Required action:
Write out exactly the lines of the entries below from the one holding "right eye: (299, 305)" to the one holding "left back paw: (466, 881)", inclusive, and leave out all other lines.

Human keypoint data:
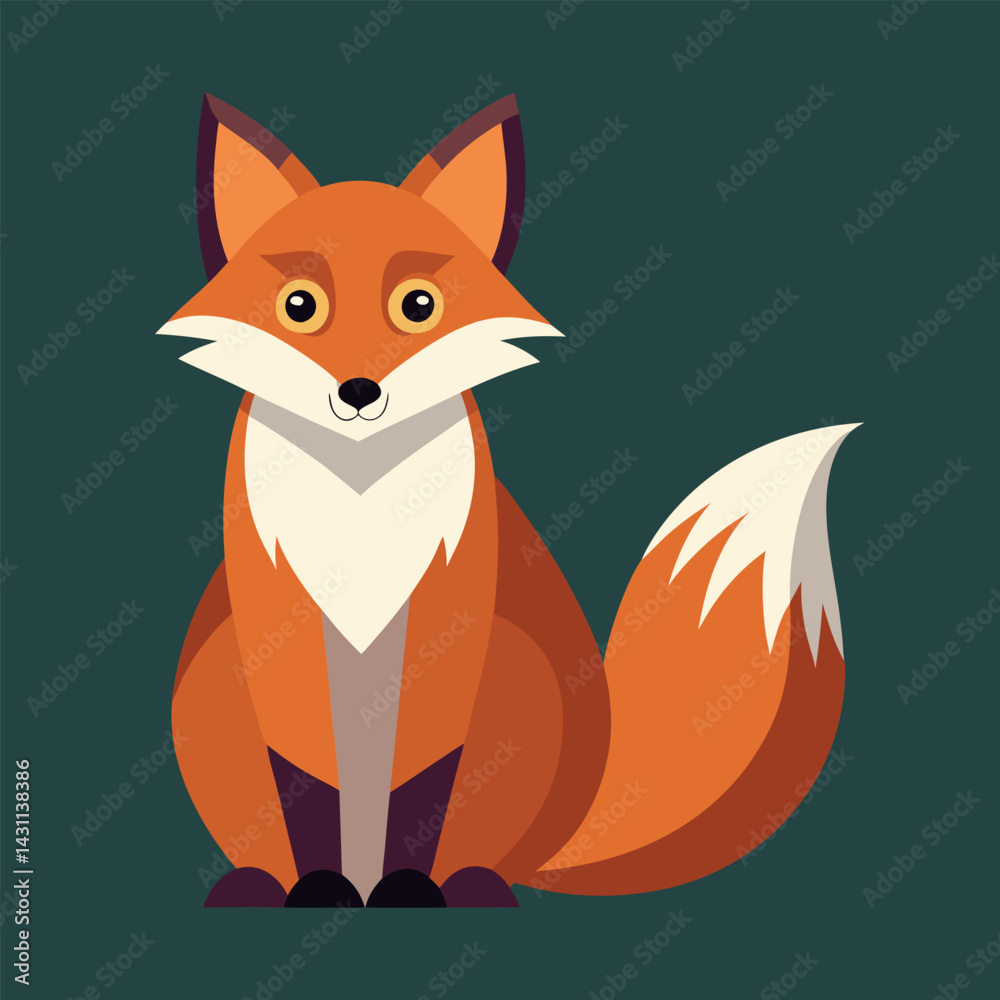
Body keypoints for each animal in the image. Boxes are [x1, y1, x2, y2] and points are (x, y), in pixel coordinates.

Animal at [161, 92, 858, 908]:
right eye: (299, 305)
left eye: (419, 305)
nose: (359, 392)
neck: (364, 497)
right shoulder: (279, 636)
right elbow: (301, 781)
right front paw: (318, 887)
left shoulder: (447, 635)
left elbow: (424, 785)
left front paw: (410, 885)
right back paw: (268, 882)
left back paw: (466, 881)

...

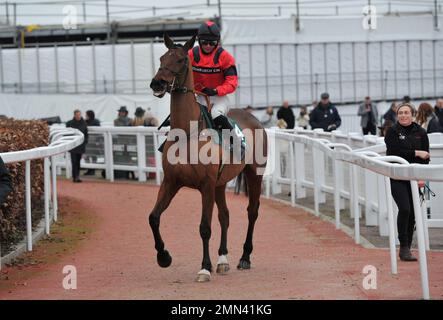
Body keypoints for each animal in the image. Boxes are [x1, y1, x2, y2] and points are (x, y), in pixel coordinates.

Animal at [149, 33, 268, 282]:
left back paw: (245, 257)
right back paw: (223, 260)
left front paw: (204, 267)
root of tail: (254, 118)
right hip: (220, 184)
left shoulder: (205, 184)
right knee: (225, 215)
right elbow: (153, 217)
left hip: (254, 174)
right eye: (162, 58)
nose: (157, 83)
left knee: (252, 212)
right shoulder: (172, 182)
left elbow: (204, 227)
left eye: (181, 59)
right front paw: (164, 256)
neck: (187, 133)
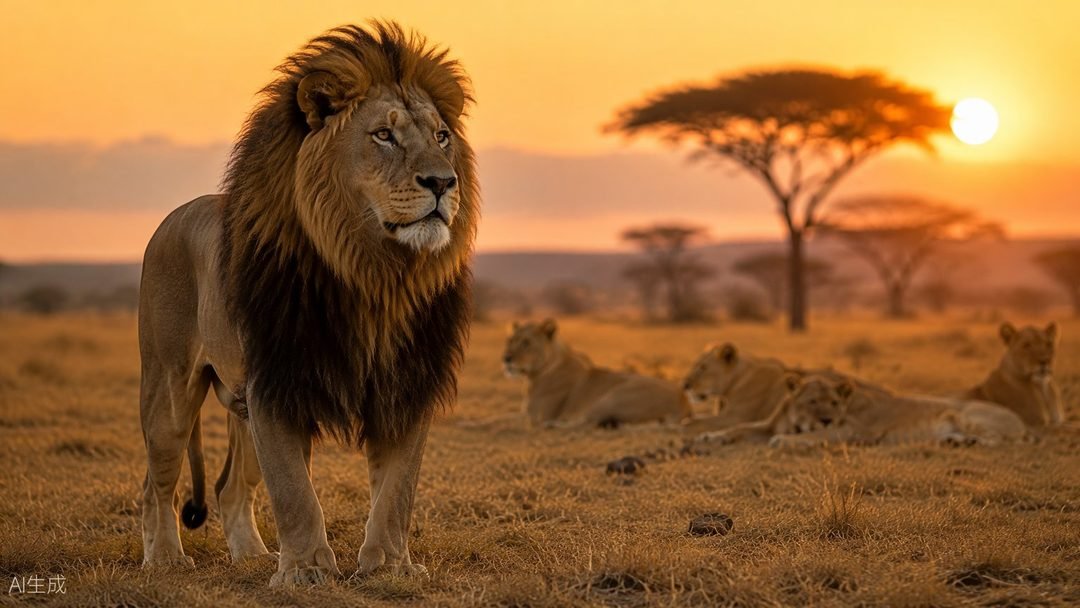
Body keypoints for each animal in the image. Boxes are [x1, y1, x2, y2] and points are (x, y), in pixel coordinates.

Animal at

* * *

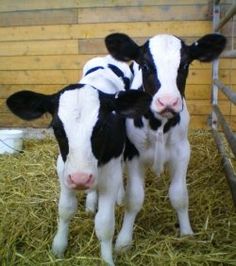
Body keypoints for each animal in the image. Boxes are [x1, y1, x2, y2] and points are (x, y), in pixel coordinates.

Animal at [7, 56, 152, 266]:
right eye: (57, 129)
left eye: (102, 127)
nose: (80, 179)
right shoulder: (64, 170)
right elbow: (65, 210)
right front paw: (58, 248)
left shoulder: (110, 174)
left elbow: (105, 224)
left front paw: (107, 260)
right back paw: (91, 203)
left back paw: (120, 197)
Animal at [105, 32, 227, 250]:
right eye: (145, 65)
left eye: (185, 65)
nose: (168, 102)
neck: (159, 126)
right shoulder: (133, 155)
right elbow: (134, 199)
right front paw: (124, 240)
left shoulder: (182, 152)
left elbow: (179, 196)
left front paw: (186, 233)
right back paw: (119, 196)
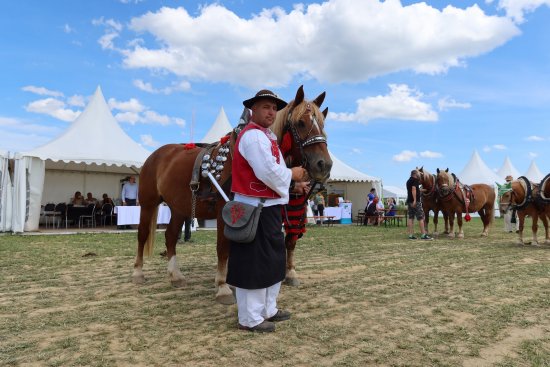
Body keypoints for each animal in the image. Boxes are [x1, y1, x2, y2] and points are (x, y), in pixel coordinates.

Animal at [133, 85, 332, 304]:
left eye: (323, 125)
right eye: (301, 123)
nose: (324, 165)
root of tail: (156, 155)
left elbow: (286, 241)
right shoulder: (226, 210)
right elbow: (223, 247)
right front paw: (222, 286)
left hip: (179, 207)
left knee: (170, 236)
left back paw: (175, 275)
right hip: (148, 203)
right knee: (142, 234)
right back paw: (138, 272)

Solution to the exercise:
right eye: (299, 305)
left eye: (419, 305)
nose: (359, 392)
neck: (364, 497)
right shoulder: (279, 636)
right elbow: (301, 781)
right front paw: (318, 887)
left shoulder: (447, 635)
left elbow: (424, 785)
left front paw: (410, 885)
right back paw: (268, 882)
left back paw: (466, 881)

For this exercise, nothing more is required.